Educational Union coloured lithograph printed on cotton, the lower left hand corner stamped Working Men's Educational Union. King William St, Trafalgar Square, London and 212 with a fish, a flying creature, amonites and a skeleton, labelled A,B,C,D,E,H, hand coloured in pale blue, palest lemon and dark brown, each corner with a brass eyelet, the reverse written in ink Jurassic Fauna & Cretaceous 3ft 10 x 2 ft 3 in or 118 x 89 cm wide
Very slight yellowing on fold marks.
They were printed on cotton to avoid paper duty and also presumably because it made them re usable. The First (Third, Fourth) Annual Report of the Working Men’s Educational Union is in the British Museum. It lists officers, contributors, members and proceedings at the annual meeting and keys to the diagrams published.There first annual report (1853) lists a coloured cotton wall hanging 109 as 'Lord Rosse's Great Reflecting Telescope, at Parsonstown, Ireland'. and was one of a series of hangings depicting telescopes and their optical principles. At each corner is a brass eyelet. The number 109 is printed in the lower left hand corner below a stamp for the Working Men's Educational Union, King William Street, Trafalgar Square, London.
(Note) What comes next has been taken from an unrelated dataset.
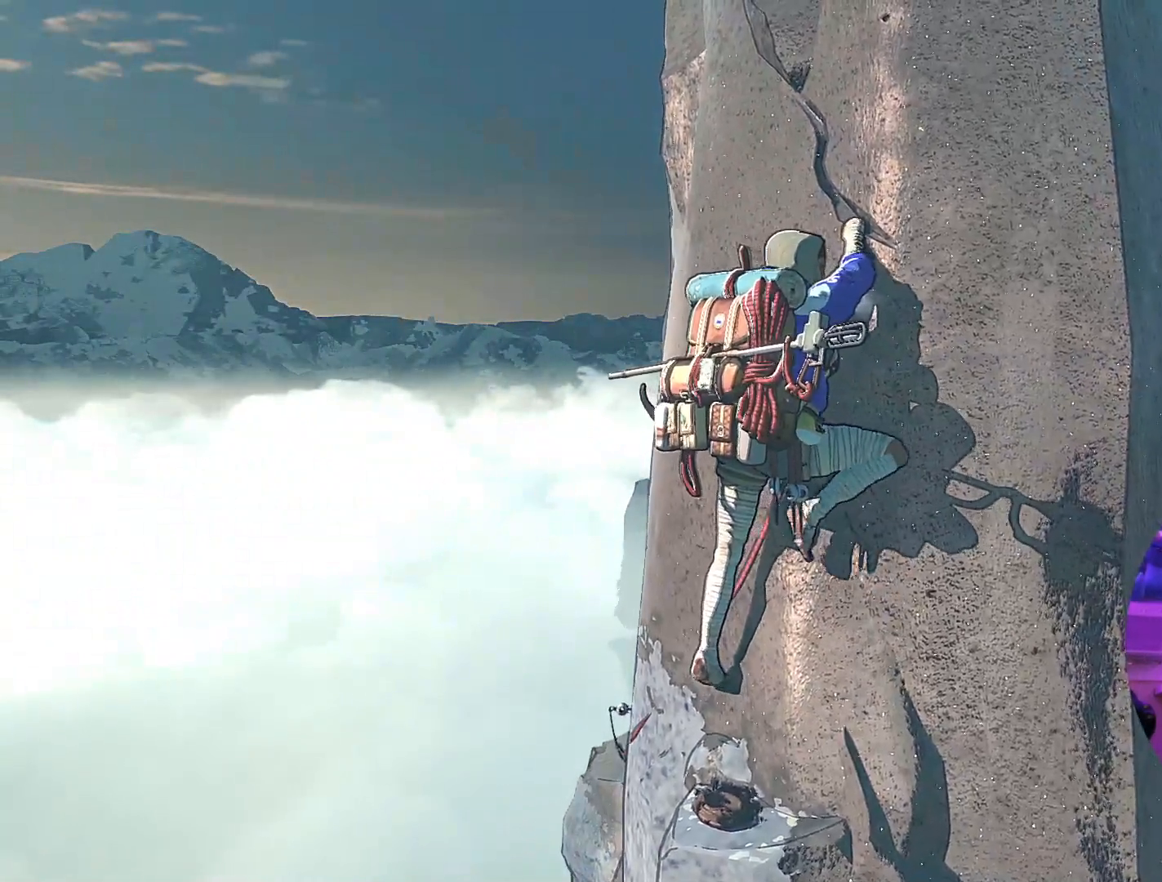
{"buttons": [], "left_stick": "up-right", "right_stick": "center", "events": [[267, "left_stick", "up-right"]]}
The Trades Union Congress library told me that they have a book entitled "A History of the Working Men's College,1854-1954" by J. F. C. Harrison (1954)which documents the history of the London Working Men's College but does not appear to mention the Union at King William Street, although this may have been a venue for some of the classes prior to the establishment of the Working Men's College in 1854.
Cindy Howells, Collections Manager (Palaeontology) at the National Museum of Wales kindly gave me the following information: The early fossil collectors, such as Mary Anning, Conybeare, Buckland, Hawkings etc were doing their 'thing' mainly from about 1810 up to the end of that century when it tailed off a little. Although many types of these are known about today, those pictured here are the ones first known about and are classics of the early part of the Jurassic Age (around 200-180 million years ago). The one with the long neck is a Plesiosaur and the others are Ichthyosaurs. In fact the single skull looks fairly similar to one in the Natural History Museum collected by Mary Anning. In fact a trip there to see the famous fossil reptile wall should be of benefit to your research. Most of these were collected from Lyme Regis (Dorset), or Somerset, or some from South Wales.